# Saved entries
◇ ◇ ◇ ◇ ◇ ◇ ◇
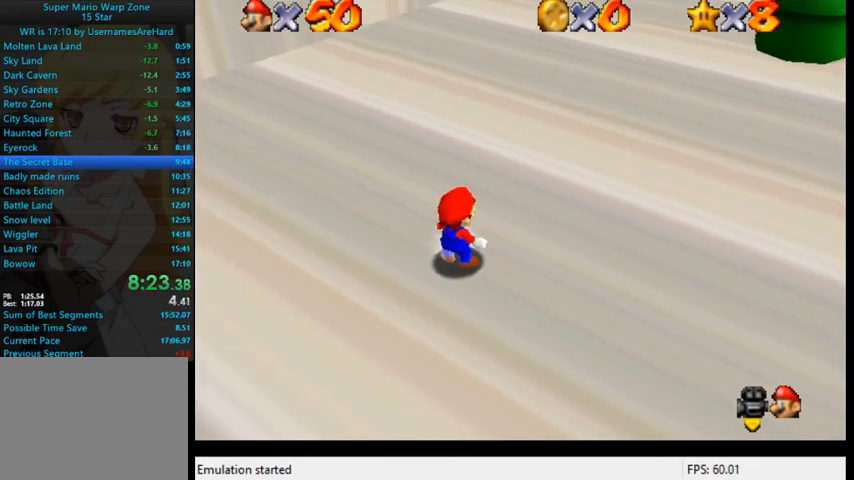
{"buttons": ["A", "B"], "left_stick": "up-right", "right_stick": "center", "events": [[333, "A", "down"], [367, "B", "down"]]}
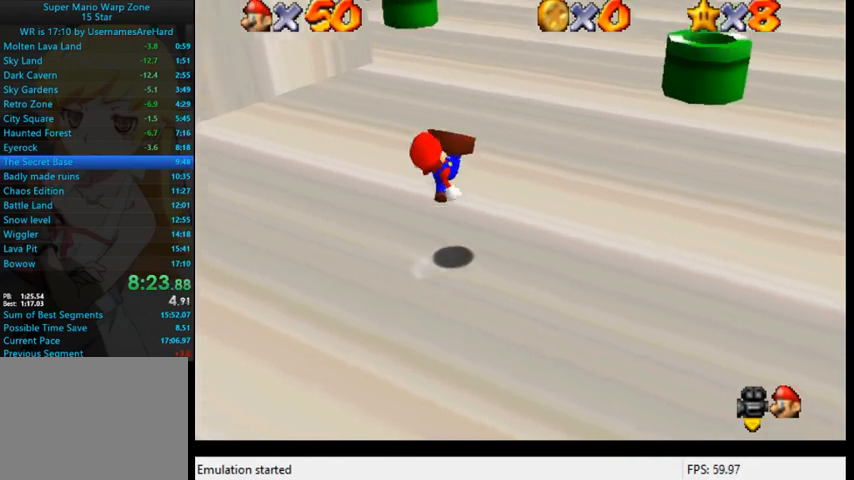
{"buttons": [], "left_stick": "up", "right_stick": "center", "events": [[33, "B", "up"], [100, "A", "up"], [167, "right_stick", "down-left"], [333, "right_stick", "center"], [500, "left_stick", "up"]]}
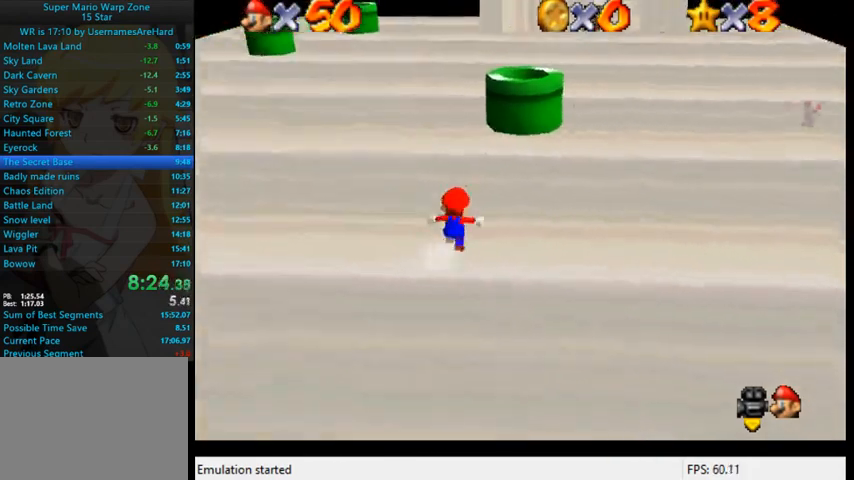
{"buttons": ["B"], "left_stick": "up", "right_stick": "center", "events": [[233, "A", "down"], [467, "A", "up"], [467, "B", "down"]]}
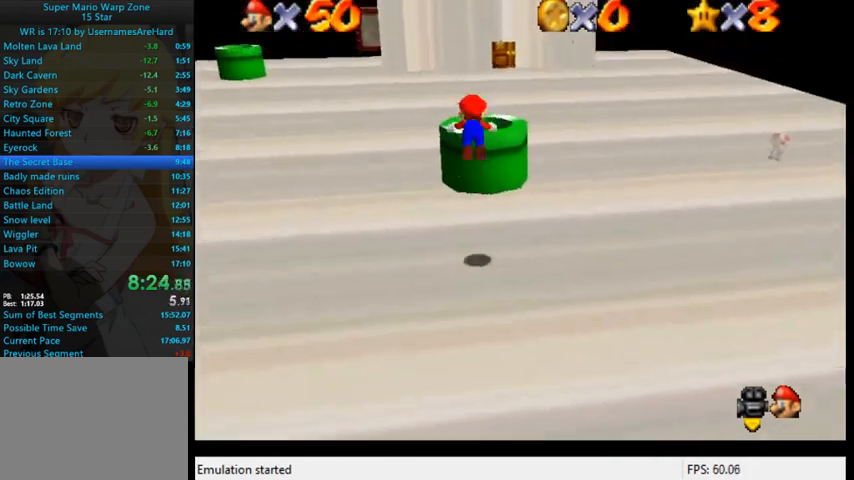
{"buttons": ["A"], "left_stick": "down-right", "right_stick": "center", "events": [[133, "B", "up"], [167, "A", "down"], [267, "left_stick", "down-right"]]}
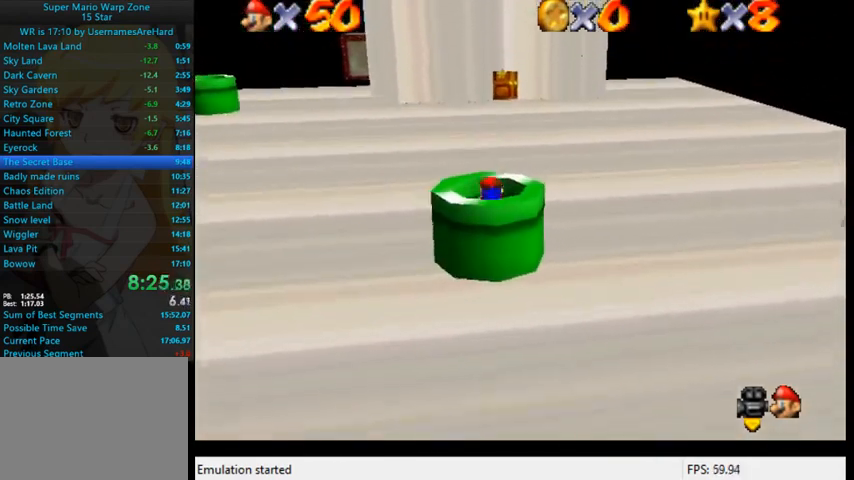
{"buttons": ["A"], "left_stick": "center", "right_stick": "center", "events": [[67, "A", "up"], [100, "B", "down"], [233, "A", "down"], [233, "B", "up"], [400, "A", "up"], [400, "B", "down"], [400, "left_stick", "center"], [467, "A", "down"], [500, "B", "up"]]}
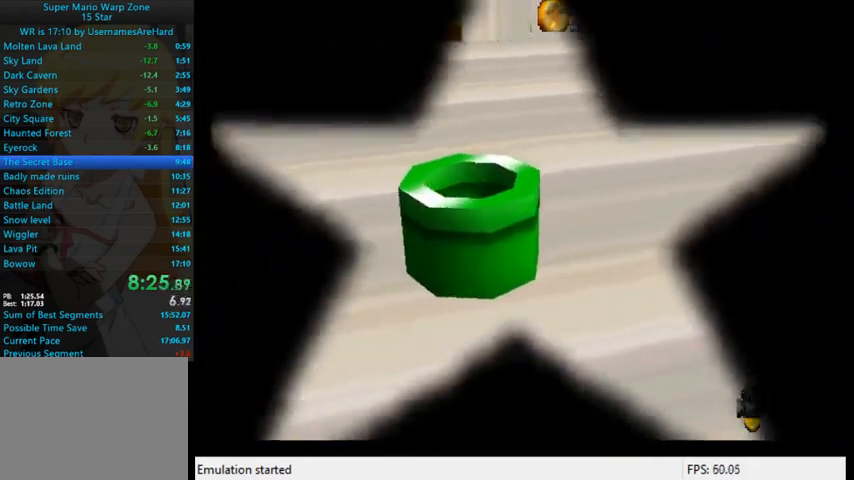
{"buttons": [], "left_stick": "center", "right_stick": "right", "events": [[133, "A", "up"], [400, "right_stick", "right"]]}
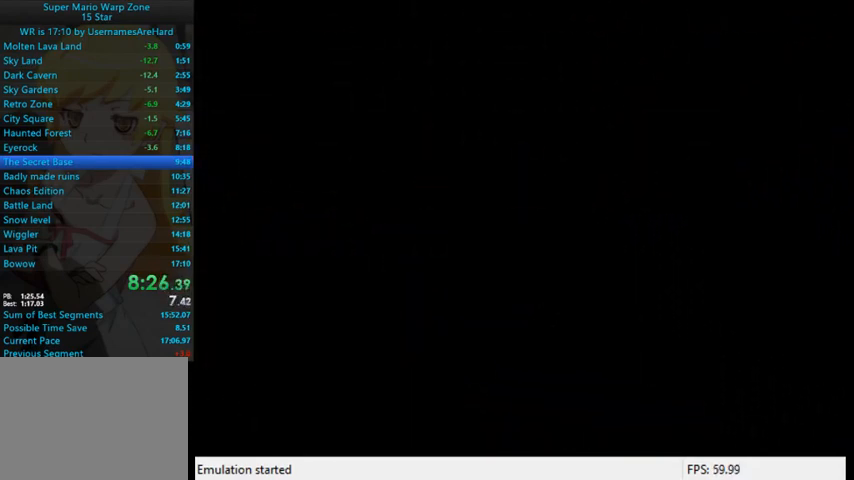
{"buttons": [], "left_stick": "center", "right_stick": "down-right", "events": [[67, "right_stick", "center"], [233, "R2", "down"], [367, "R2", "up"], [400, "right_stick", "down-right"]]}
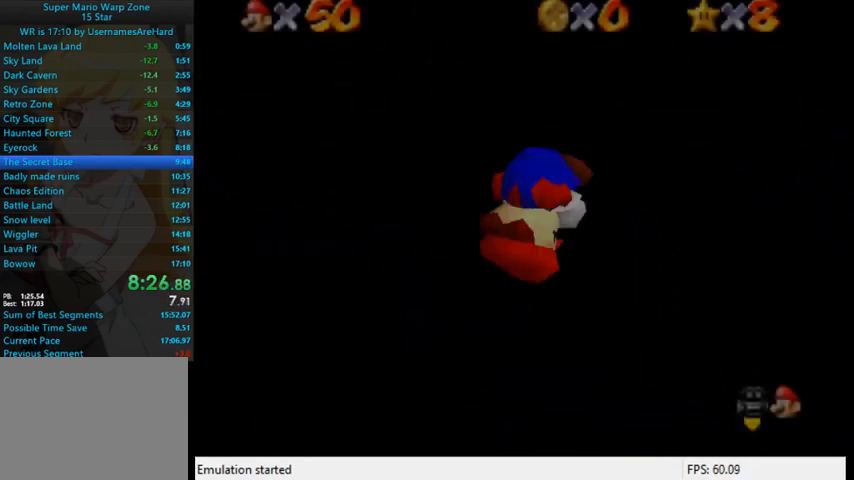
{"buttons": [], "left_stick": "up-left", "right_stick": "center", "events": [[100, "right_stick", "center"], [267, "left_stick", "up-left"], [267, "right_stick", "right"], [467, "right_stick", "center"]]}
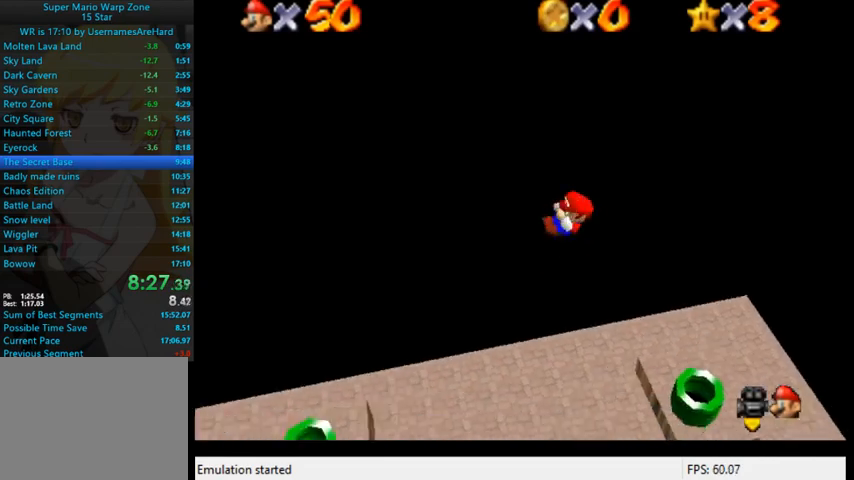
{"buttons": [], "left_stick": "up-left", "right_stick": "right", "events": [[100, "right_stick", "right"], [267, "right_stick", "center"], [367, "right_stick", "right"]]}
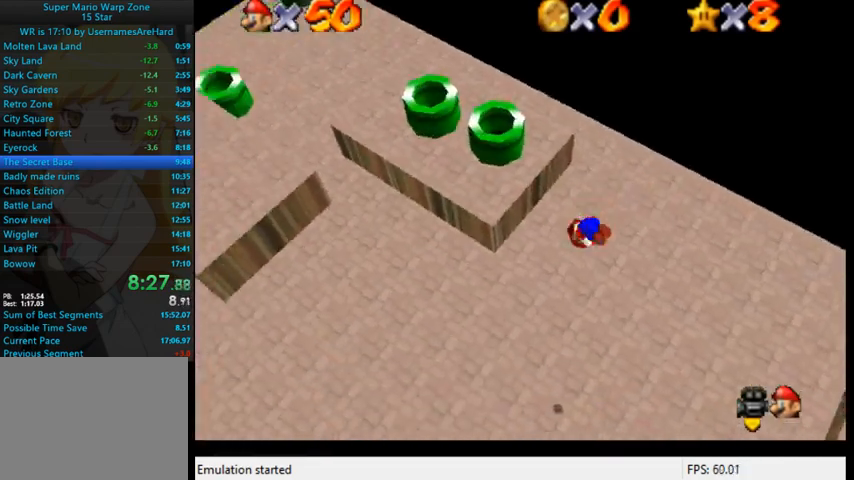
{"buttons": [], "left_stick": "up-left", "right_stick": "right", "events": [[67, "right_stick", "center"], [200, "right_stick", "right"], [367, "right_stick", "center"], [500, "right_stick", "right"]]}
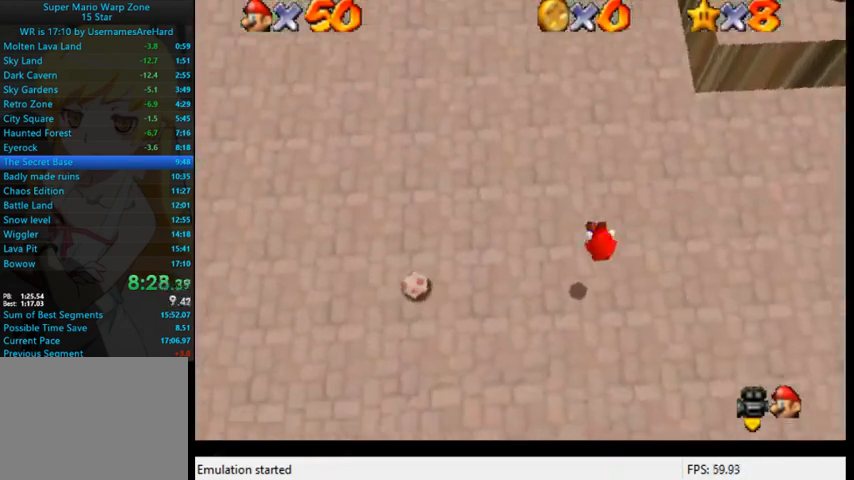
{"buttons": [], "left_stick": "up-left", "right_stick": "center", "events": [[200, "right_stick", "center"], [333, "right_stick", "right"], [500, "right_stick", "center"]]}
◇ ◇ ◇ ◇ ◇ ◇ ◇
# What to work on
Of all the lines above, tally those with the word "down". Write the total only.

# Output for this exercise
6